In other places, like on the Venetian Corfu, a dedicated part of the harbour became the quarantine area. In such cases, the sailors and travellers did their quarantine directly on the ship.

The end of the lazzaretti

The Black Plague subsided throughout the 1700s, and and the end of the century the two Venetian lazzaretti ran almost empty.

With the reduced risk, they were too large for the needs of the time, and therefore not economical. Furthermore, Venice hadn’t had a major outbreak of the plague since the 1630s, thanks to the prevention carried out at the two lazzaretti.

Consequently, the Venetian Magistracy of Public Health drew up plans in the 1780s for the demolition of the lazzaretti.

Fortunately for us, it didn’t happen. Napoleon’s conquest of Venice meant the plans were either forgotten or ignored.

Lazzaretto Nuovissimo

The replacement of the two too large lazzaretti was the island of Poveglia in the southern lagoon. It became the Lazzaretto Nuovissimo.

Poveglia was better placed, as the larger ships of the 1700s entered the lagoon further south, where the bocca di porto was deeper. It was also already controlled by the republic, and therefore readily available.

There were very few cases of the black plague in the late 1700s. The records tell us that only eighteen died of the plague on the island in the years it was a lazzaretto. Of these, twelve died in the last major incident of bubonic place in 1793.

Bibliography

Busato, Davide and Paola Sfameni.
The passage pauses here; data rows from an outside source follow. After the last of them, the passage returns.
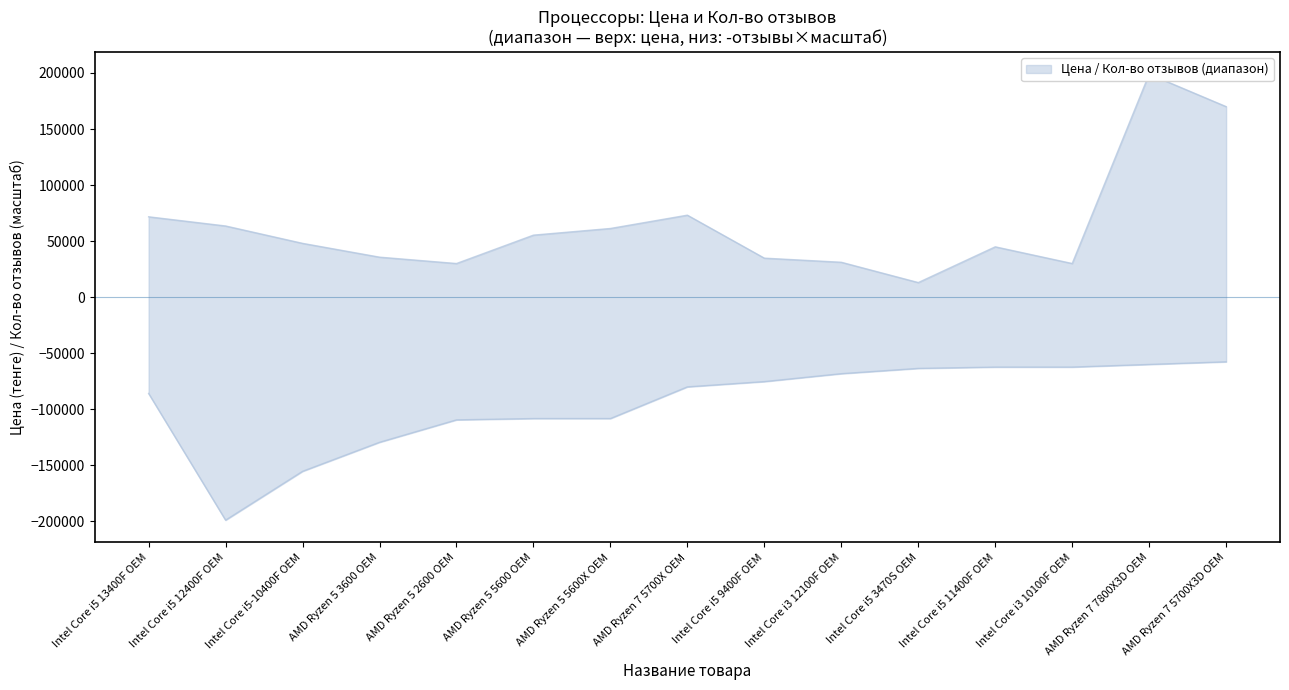

True or false: Кол-во отзывов and Цена cross at least once.

False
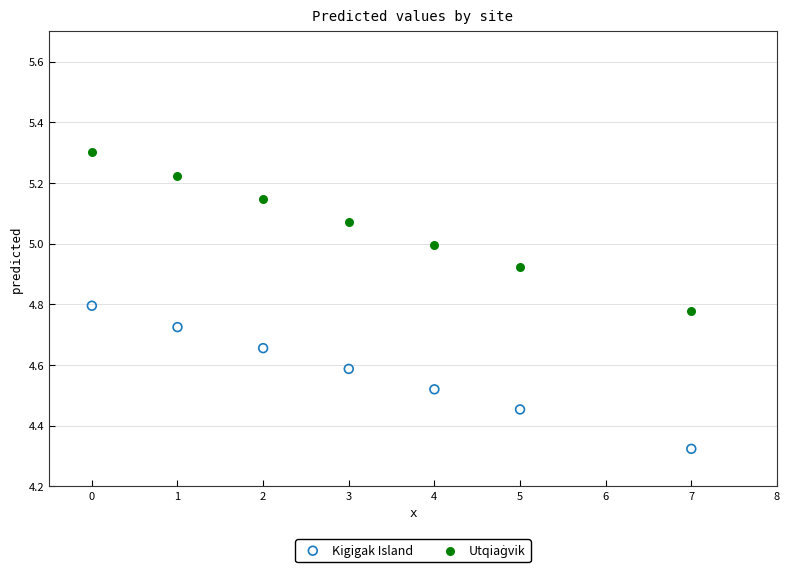

Across all data points, what is the range of Y values (max minus min)?

1.0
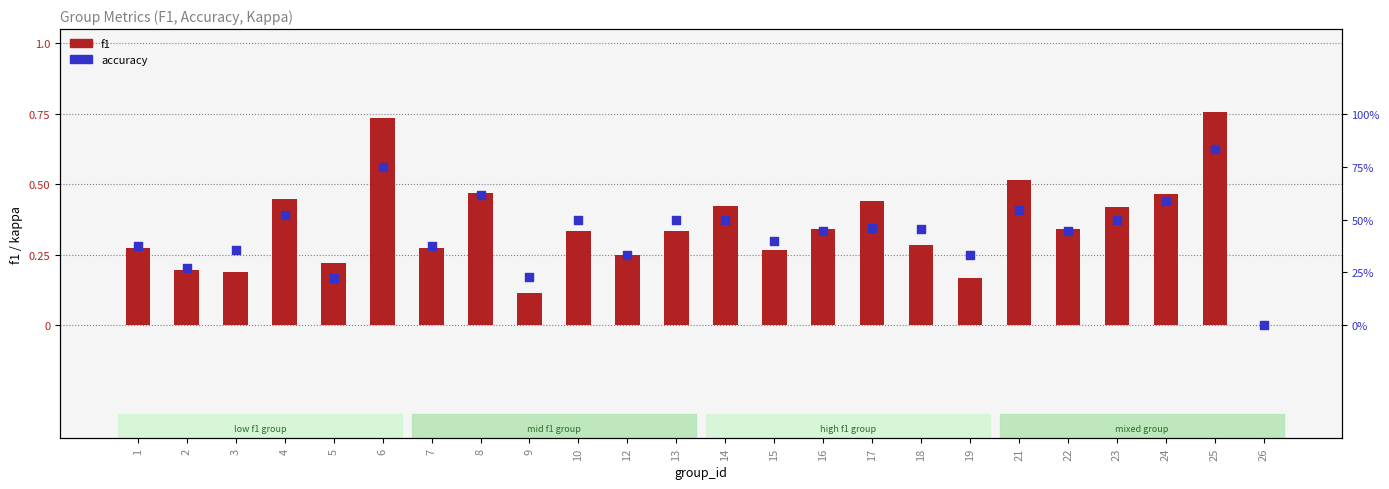

Which series contains the lowest Y value?

f1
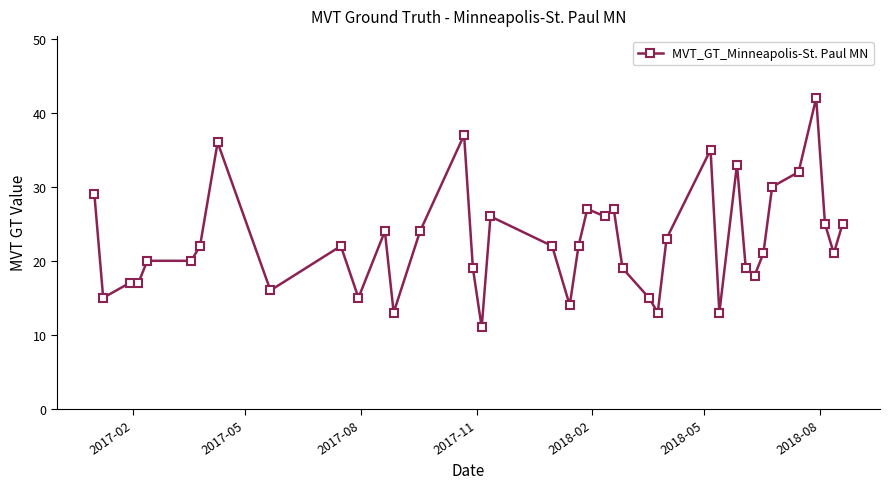

What is the greatest value displayed?

42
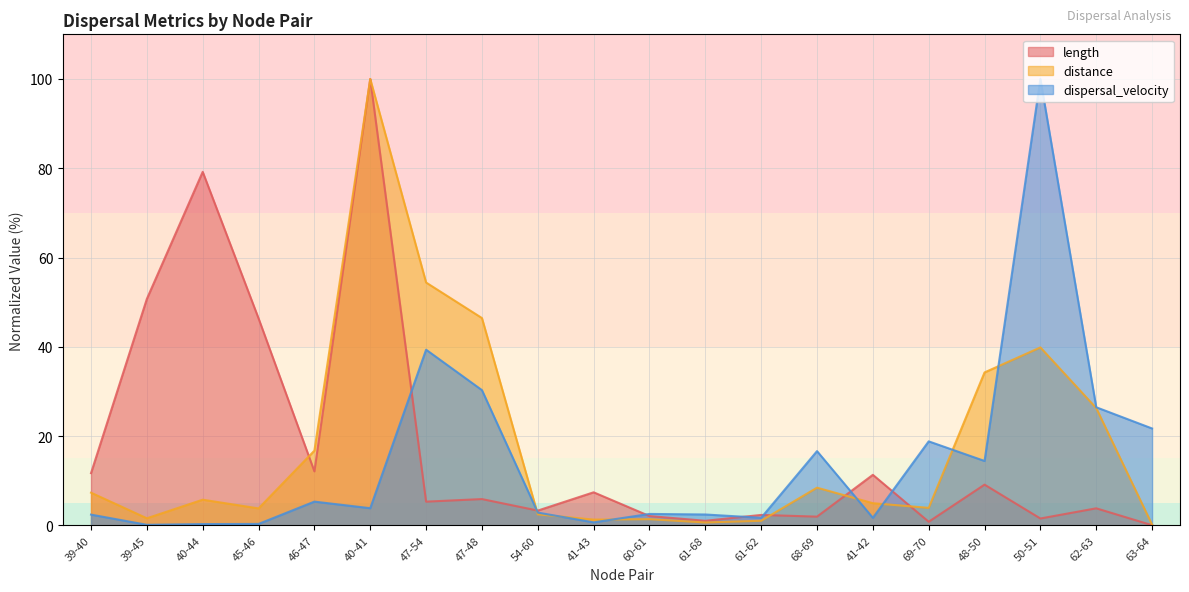

How many data points does each series have?

20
Poveglia : l’isola alle origini di Venezia. 2018.

Fazzini, Gerolamo (ed.). Venezia : isola del Lazzaretto Nuovo in Guide archeologiche della Laguna di Venezia. Archeoclub Venezia, 2004.

Fazzini, Gerolamo (ed.). I Lazzaretti Veneziani : il sistema sanitario della Serenissima contro le epidemie. Marcianum Press, Venezia, 2024.

Vanzan Marchini, Nelli-Elena. Guardarsi da chi non si guarda : la Repubblica di Venezia e il controllo delle pandemie. Sommacampagna : Cierre, 2022.